I had recently completed my bachelor’s degree and as an elective, Evolutionary Paleontology, and had graded better in the course than most of the geology students that actually needed the course
for their major. I knew I would love the course of study because I could recount being in middle school and gathering rocks along the roadside as our family drove across the US.

In Florida for instance, shell middens indicate past communities of people but archeologists are limited in what can be found there because most plant material has broken down and returned to the
environment. In the case of some paleo-Amerindigenous populations in the upper Mississippi region – otherwise called the Laurentian divide – we have a similar situation of nature taking back and recycling for rebuilding the forest’s future.

These are things I have great interest in even though not traditionally part of “the artist’s studio.” I create a kind of historical fiction in a variety of media which is based on both real-life, revealing something of the natural world, and ways in which humans can, or have created and archived history.
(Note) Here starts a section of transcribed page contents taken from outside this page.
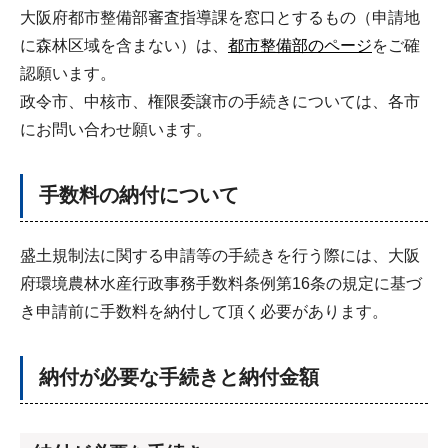
大阪府都市整備部審査指導課を窓口とするもの（申請地
に森林区域を含まない）は、
都市整備部のページ
をご確
認願います。
政令市、中核市、権限委譲市の手続きについては、各市
にお問い合わせ願います。
手数料の納付について
盛土規制法に関する申請等の手続きを行う際には、大阪
府環境農林水産行政事務手数料条例第16条の規定に基づ
き申請前に手数料を納付して頂く必要があります。
納付が必要な手続きと納付金額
In 2015 I acted as curator of an exhibition at Florida Atlantic University, “Dirt: Yuta Suelo Udongo Tè.” The group exhibition embraced a broad concept about “dirt” but largely focused on conceptually personal and social pollutions, with a number of the artists using “raw pigment” (dirt) in the making of their artworks.

“Pigments are the basis of all paints and have been used for millennia. Early pigments were simply as ground earth or clay, and were made into the paint with spit or fat.” (Wikipedia)

Participating in various artist residencies (Mexico, Guadeloupe, Belize, Suriname, and the Everglades) has allowed my research to become a primary researcher where I can see a broader picture, take
in typically unseen bits of information, and mix things up, explore and experiment.

This is the culmination of many years and many interests through my walking practice and desire to see art and science come to life within the lifetime body of work I have created.